## Brief
From the records below, copy every line that contains the word "between".

## Data for the task
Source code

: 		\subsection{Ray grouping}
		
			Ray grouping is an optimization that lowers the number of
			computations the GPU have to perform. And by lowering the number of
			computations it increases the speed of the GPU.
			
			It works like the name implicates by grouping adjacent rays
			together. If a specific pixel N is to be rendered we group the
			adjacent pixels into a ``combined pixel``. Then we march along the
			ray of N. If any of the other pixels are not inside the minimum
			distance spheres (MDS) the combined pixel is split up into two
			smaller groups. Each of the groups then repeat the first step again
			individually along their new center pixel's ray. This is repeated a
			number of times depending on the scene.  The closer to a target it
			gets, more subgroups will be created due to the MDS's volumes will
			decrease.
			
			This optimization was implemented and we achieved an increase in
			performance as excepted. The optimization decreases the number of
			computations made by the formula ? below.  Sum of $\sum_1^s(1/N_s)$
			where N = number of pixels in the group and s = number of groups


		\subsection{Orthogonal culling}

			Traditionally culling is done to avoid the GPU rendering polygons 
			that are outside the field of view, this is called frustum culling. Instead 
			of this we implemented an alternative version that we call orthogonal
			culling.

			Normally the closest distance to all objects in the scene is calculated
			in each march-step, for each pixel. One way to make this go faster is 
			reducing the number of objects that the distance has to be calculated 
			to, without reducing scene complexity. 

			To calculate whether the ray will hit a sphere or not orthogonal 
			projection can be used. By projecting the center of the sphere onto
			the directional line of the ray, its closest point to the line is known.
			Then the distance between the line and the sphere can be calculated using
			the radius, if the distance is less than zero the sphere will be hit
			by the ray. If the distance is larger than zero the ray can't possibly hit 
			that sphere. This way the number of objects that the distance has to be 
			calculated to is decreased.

--

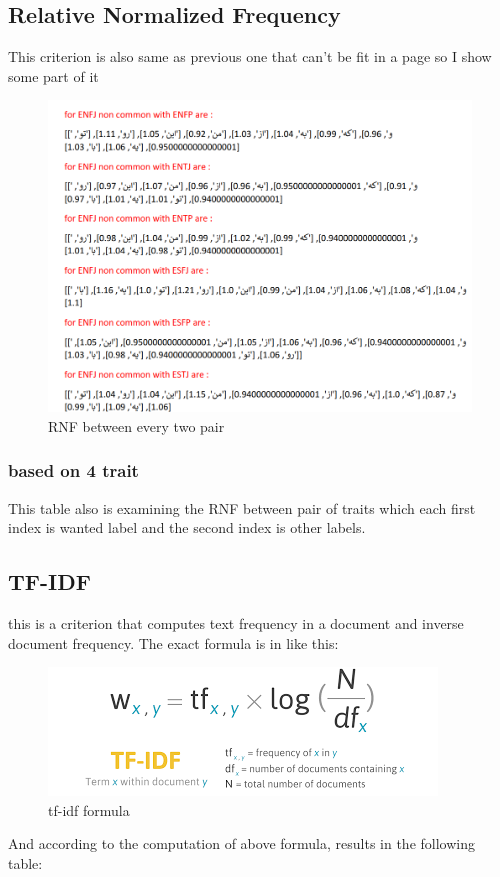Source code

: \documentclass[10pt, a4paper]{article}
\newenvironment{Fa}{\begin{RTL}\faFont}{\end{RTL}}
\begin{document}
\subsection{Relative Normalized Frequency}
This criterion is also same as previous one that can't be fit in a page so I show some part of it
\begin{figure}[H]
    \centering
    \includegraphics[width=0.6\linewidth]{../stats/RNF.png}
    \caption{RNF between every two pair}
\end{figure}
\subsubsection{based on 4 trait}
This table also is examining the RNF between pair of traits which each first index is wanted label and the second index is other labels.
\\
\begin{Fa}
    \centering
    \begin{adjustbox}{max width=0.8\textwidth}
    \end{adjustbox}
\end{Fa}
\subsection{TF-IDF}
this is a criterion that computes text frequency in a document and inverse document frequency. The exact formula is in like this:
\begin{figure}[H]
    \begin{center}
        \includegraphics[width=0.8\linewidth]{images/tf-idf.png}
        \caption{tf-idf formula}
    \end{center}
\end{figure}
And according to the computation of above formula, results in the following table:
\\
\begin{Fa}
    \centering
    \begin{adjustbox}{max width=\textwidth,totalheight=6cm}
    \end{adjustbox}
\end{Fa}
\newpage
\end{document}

...

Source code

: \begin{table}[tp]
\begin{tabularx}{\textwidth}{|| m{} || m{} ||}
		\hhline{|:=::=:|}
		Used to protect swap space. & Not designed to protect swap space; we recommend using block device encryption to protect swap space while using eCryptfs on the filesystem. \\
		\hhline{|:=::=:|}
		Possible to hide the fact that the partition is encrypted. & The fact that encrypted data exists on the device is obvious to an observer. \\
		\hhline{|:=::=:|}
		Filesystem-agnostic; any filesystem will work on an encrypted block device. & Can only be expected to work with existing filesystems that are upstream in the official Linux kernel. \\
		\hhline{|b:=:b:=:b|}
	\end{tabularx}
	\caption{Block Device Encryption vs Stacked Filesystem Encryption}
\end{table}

## Answer box
			Then the distance between the line and the sphere can be calculated using
    \caption{RNF between every two pair}
This table also is examining the RNF between pair of traits which each first index is wanted label and the second index is other labels.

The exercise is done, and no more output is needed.